在下面的记录中找出所有包含字符串“Житомир”的行，并把这些行原样抄下来。大小写不同的不算。
======== 记录汇总
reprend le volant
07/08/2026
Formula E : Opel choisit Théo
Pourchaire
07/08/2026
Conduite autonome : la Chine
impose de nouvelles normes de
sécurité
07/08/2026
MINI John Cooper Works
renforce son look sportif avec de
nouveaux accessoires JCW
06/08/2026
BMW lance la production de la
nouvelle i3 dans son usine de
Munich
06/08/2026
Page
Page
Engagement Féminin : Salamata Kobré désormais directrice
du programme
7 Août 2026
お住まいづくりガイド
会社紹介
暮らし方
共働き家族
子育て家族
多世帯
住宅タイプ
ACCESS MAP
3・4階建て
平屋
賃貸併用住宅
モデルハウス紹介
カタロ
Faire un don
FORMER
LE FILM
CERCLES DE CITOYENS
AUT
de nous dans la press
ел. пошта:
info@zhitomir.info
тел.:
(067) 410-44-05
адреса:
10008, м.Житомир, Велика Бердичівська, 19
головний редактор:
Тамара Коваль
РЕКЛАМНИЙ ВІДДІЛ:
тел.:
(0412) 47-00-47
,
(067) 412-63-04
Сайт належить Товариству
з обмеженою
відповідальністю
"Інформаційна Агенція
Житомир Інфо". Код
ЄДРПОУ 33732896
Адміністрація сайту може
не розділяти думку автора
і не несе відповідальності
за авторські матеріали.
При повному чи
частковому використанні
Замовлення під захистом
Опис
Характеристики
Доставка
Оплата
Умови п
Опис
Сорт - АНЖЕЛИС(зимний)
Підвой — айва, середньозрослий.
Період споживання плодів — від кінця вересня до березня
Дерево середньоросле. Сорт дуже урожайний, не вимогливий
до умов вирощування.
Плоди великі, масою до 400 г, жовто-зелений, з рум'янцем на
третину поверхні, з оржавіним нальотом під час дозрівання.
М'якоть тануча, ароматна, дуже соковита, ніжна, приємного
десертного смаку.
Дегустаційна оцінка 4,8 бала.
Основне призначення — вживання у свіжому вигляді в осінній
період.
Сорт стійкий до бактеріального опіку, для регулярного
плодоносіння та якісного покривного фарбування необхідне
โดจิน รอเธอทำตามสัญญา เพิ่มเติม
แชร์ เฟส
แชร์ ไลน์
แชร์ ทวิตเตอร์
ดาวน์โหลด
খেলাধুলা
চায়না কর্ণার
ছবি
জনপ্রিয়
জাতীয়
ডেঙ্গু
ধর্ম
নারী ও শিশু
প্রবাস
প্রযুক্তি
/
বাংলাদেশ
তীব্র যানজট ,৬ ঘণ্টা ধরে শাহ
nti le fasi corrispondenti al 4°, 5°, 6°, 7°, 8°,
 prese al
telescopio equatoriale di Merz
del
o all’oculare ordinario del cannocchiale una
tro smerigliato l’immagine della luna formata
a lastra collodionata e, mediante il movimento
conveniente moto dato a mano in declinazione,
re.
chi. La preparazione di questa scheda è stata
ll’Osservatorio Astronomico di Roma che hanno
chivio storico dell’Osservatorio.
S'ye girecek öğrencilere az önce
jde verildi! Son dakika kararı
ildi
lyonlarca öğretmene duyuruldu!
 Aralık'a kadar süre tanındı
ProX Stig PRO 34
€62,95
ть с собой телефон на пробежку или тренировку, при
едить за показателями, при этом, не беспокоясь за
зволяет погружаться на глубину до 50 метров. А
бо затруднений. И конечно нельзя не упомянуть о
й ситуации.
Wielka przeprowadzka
================
**练习结果**.
10008, м.Житомир, Велика Бердичівська, 19
Житомир Інфо". Код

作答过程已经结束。